A potential though for measuring them, and possibly accounting for tuple 
changes would be;
1. At the beginning of vacuum of a table, cache the live/dead tuple 
statistics
2. At the end of vacuum of the table, compare current stats with cached 
version from (1).
3. Wipe out stats row and put the vacuum values with the changes between 
(1) and (2) included in the final stats row.

All transactions that committed during the vacuum run will be included 
in the changes (1) -> (2). All transactions that rolled back will be in 
the same boat.  The problem in my logic is; If vacuum starts, we check 
page X, a transaction alters page X and commits, transaction then update 
stats, vacuum finished and alters the stats again.  We have double 
counting :(  The goal is to come up with the best way to minimize size 
of the count error that could be experienced.

I suppose it all gets back to the original point.  What evidence do we 
have for how big the problem is and what cases are we fixing by a 
particular heuristic rule.  I'm sure if it's a major problem we can 
invent all sorts of complicated algorithms to track the stats correctly 
and update them at the end of the vacuum.  Is that worth the performance 
hit and the trouble?  If we adopt the wrong solution can we make the 
situation worse for other types of workloads?
> Given that assumption, then the rule should be to not count
> INSERT_IN_PROGRESS tuples at all --- they will be added to the 
> appropriate count when the inserting transaction commits or aborts.

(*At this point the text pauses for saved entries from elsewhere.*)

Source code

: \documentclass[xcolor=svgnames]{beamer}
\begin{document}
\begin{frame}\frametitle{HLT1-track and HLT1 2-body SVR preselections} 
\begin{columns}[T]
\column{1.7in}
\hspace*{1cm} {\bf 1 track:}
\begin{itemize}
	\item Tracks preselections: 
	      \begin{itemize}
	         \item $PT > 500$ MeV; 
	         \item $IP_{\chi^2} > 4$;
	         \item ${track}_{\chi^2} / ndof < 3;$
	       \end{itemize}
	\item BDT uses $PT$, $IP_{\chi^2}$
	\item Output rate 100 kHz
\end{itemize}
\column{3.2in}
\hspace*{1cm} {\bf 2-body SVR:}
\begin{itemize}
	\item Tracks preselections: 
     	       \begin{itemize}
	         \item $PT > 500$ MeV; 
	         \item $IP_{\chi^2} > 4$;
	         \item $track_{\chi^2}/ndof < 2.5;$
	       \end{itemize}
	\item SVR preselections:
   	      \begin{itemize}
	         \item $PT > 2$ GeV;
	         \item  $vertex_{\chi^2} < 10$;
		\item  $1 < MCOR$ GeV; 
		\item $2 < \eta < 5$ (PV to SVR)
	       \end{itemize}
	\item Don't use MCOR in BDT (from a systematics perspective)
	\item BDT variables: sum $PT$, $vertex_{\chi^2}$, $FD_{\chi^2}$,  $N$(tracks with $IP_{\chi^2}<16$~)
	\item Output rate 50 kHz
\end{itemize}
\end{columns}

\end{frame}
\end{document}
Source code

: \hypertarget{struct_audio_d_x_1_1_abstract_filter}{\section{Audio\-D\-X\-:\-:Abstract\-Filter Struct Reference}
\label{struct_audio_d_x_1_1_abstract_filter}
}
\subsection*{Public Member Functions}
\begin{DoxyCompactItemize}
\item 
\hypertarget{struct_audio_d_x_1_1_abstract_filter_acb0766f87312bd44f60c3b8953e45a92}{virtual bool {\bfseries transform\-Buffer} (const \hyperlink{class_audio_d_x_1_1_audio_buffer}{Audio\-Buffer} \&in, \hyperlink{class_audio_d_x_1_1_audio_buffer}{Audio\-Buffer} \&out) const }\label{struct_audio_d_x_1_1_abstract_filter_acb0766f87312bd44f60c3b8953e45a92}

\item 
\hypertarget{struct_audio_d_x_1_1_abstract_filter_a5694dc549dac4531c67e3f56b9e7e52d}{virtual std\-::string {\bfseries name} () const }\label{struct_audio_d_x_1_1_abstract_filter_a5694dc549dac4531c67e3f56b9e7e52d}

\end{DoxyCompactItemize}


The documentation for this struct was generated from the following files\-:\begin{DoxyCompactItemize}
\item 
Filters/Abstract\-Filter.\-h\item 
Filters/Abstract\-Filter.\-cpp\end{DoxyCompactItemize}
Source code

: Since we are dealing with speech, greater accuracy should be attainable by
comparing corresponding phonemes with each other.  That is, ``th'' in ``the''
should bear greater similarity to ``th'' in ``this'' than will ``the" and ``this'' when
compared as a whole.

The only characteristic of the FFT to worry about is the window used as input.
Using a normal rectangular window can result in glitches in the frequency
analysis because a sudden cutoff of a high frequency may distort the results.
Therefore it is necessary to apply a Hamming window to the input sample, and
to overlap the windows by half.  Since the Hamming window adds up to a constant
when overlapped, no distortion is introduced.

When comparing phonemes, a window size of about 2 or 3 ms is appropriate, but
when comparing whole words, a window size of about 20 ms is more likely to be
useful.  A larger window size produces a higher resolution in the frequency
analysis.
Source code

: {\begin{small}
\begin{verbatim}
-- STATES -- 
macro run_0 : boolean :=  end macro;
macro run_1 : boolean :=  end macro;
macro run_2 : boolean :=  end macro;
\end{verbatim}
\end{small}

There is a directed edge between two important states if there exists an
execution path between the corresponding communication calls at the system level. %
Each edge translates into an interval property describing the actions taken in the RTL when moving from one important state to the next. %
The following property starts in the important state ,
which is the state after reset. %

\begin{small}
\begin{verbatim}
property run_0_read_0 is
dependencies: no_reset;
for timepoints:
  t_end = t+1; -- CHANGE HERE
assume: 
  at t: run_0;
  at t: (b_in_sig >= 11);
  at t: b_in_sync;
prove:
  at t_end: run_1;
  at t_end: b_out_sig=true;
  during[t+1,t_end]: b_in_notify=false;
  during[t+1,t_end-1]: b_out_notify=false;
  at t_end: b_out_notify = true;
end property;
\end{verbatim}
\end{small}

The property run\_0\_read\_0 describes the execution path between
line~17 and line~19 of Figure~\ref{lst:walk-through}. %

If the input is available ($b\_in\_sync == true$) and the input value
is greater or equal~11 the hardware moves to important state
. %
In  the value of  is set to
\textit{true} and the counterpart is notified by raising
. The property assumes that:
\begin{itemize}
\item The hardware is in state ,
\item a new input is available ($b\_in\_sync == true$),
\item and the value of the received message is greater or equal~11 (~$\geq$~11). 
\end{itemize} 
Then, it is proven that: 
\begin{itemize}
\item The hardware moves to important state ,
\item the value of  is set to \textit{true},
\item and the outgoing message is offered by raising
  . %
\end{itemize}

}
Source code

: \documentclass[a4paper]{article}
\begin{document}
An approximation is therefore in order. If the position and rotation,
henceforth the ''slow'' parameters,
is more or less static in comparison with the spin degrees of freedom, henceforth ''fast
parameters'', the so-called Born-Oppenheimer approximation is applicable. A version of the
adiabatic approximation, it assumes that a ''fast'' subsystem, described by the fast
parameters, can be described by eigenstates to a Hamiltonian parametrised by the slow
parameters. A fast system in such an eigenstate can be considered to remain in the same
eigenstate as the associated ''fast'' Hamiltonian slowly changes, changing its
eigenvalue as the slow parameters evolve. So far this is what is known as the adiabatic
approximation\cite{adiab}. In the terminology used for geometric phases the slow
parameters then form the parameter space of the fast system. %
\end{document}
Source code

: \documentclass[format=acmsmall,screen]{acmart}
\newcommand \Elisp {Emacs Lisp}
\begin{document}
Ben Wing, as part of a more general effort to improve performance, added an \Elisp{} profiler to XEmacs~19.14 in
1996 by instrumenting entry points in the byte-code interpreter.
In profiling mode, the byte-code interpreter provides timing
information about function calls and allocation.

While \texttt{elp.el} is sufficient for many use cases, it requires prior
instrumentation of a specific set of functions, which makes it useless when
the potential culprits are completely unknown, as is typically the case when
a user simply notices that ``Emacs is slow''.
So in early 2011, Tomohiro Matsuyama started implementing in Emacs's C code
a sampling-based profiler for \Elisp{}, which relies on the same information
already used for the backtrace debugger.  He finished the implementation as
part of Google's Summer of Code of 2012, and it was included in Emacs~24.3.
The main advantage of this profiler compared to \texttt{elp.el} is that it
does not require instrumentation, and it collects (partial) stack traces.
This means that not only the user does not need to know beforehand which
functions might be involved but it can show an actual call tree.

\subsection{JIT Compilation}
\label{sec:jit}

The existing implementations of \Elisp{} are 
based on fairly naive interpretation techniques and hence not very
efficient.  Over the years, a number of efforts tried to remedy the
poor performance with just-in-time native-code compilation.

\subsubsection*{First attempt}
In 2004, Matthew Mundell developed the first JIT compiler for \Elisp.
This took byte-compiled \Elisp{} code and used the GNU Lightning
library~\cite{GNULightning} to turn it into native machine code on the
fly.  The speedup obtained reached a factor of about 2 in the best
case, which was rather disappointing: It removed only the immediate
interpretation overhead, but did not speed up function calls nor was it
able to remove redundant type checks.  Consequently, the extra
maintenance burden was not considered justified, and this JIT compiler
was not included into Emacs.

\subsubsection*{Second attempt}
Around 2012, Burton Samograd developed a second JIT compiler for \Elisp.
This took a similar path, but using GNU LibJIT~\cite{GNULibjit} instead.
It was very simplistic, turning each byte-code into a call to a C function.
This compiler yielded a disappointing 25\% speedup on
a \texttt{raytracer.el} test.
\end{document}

> And DELETE_IN_PROGRESS tuples should be counted as live --- if the
> deleting transaction commits, it will increment the dead-tuple count
> at that time, and if it aborts then the tuple remains live.
>
> I feel fairly comfortable with this analysis for ANALYZE, and the
> patch I posted yesterday can easily be adjusted to accommodate it.
> However, what of VACUUM?  As that code stands, every non-removable
> tuple (including RECENTLY_DEAD ones) is counted as live, and the
> dead-tuples count gets reset to zero.  That seems clearly bogus.
> But the other-transaction-commits-second hypothesis seems a good bit
> more dubious for VACUUM than it is for ANALYZE.
>
> Should we attempt to adjust VACUUM's accounting as well, or leave it
> for 8.4?  For that matter, should adjusting ANALYZE be left for 8.4?
> Thoughts?
>   
Give all my unqualified statements above, I'd be tempted to make sure we 
can measure the problem with 8.3 and get a proper solution into 8.4.  
Analyze seems safe to change now.  It doesn't actually make change to 
the live/dead tuple counts (I don't think) so is a lower risk.  I feel 
uneasy about the vacuum stuff as we don't know the exact side effects a 
change like that could have.  It could have a larger impact that 
suspected.  And at beta3/rc1 I feel it's too late in the cycle.